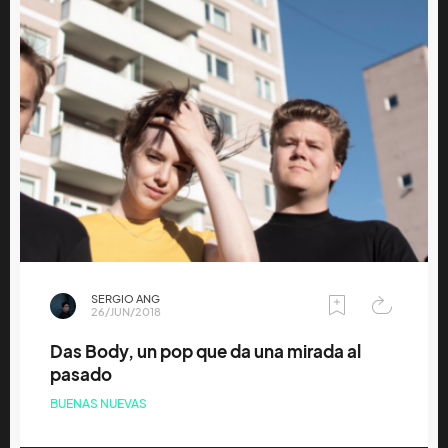
SERGIO ANG
26/JUN/2018
Das Body, un pop que da una mirada al
pasado
BUENAS NUEVAS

◇ ◇ ◇

*To-do item*:
Rewrite the text lines of the material as a JSON list of strings, one string per line, skipping blank lines. Include only the transcribed words, with no entry for anything visual.

*Written solution*:
[
  "SERGIO ANG",
  "26/JUN/2018",
  "Das Body, un pop que da una mirada al",
  "pasado",
  "BUENAS NUEVAS"
]